Der Trupp kehrte zwei Tage später zurück und bestätigte die Aussage. Der Wasserstrahl der Quelle sei jetzt sogar schon armstark, sagten sie. Im Lager machte sich Aufbruchstimmung breit. Der Ältestenrat beschloß die Umsiedlung. Eine starke, bewaffnete Gruppe wurde noch am selben Tag vorausgeschickt, um zu verhindern, daß ihnen ein anderer Stamm zuvorkomme. Bereits am nächsten Morgen trieben Hirten die Herden davon, die Kühle des Morgens für diesen Marsch ausnutzend.

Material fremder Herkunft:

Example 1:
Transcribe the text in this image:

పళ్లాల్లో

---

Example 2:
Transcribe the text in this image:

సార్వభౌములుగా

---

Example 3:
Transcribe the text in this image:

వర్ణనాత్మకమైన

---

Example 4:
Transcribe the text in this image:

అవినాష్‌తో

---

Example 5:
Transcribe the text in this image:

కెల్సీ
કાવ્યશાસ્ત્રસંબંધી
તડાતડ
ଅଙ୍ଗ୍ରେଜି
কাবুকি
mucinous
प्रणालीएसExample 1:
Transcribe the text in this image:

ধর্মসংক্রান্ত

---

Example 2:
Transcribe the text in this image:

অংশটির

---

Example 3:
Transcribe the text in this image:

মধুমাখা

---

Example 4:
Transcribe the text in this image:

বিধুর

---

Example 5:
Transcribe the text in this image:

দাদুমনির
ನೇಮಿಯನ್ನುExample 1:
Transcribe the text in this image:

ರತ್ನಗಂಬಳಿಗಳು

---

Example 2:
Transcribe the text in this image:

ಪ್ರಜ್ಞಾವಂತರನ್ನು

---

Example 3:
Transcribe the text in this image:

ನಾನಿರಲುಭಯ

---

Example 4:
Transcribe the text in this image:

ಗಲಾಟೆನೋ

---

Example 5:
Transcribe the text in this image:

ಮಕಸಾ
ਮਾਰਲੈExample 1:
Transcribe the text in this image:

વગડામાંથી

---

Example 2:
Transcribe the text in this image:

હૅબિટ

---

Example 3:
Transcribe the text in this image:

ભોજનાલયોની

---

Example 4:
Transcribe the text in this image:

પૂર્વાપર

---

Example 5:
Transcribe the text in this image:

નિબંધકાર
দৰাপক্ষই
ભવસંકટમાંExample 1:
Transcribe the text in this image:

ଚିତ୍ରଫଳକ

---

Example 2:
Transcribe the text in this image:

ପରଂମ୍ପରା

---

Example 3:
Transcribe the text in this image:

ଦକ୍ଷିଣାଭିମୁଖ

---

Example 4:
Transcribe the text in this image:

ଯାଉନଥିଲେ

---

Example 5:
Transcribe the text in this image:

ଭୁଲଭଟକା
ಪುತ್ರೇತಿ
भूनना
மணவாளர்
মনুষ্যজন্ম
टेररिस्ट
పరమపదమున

Als am Vormittag die letzten Zelte abgebrochen waren und die Lasttiere hinter dem Hügel verschwanden, gingen Sil und Azul noch einmal über den alten Lagerplatz und fanden an einer Stelle, wo am Morgen noch eines der Zelte gestanden hatte, tafelartige Bruchstücken gelbbrauner Erde, die dicht mit unverständlichen Zeichen bedeckt waren. Sil und Azul nahmen die Scherben an sich.

Da sie keine ausreichende Erklärung für die Zeichen fanden, starteten sie, um zum neuen Lagerplatz in der Steppenschlucht zu fliegen.

Als sie dort zwischen den Zelten, die noch aufgebaut wurden, umhergingen, die Bruchstücke zeigten und ihr Interesse dafür bekundeten, brachte man ihnen andere, noch unversehrte Tafeln. Sil ahnte, daß sie der Schlüssel zur Sprache der Planetenbewohner sein konnten: Den beiden Raumfahrern fiel auf, daß es winzige Bilder von Pflanzen und Tieren waren, gemischt mit Symbolen für Gegenstände und Vorgänge.

Noch am gleichen Tage flog der Ring zurück zur „Kua“. Das Myonenhirn des Raumschiffes trat in Tätigkeit. Es analysierte die Ideogramme. Mehrere tausend Zeichen wurden gefunden.

Regen zum Beispiel war aus den Zeichen Stern und Wasser zusammengesetzt, bedeutete also soviel wie Himmelsnaß.

Schnell enthüllte sich die Bedeutung der Texte auf den Tontafeln. Es mußten Handelskorrespondenzen zwischen Kaufleuten des Zweistromlandes und Händlern einer Siedlung am Meer sein, stellten die Heloiden fest. Sie ließen das Myonenhirn die Schriftsymbole mit den Aufzeichnungen der Beobachtungsgeräte, die Sil und Azul im Lager der Sandwanderer aufgestellt hatten, vergleichen. Aus der Deutung der belauschten Gespräche ging hervor, daß die Sandwanderer in ihrem kargen Land sich nur unter großen Schwierigkeiten zu ernähren vermochten. Sie mußten ständig umherziehen und neue Weideflächen für ihr Vieh suchen. Von ihren besten Weiden hatten sie die Bewohner des Zweistromlandes verjagt.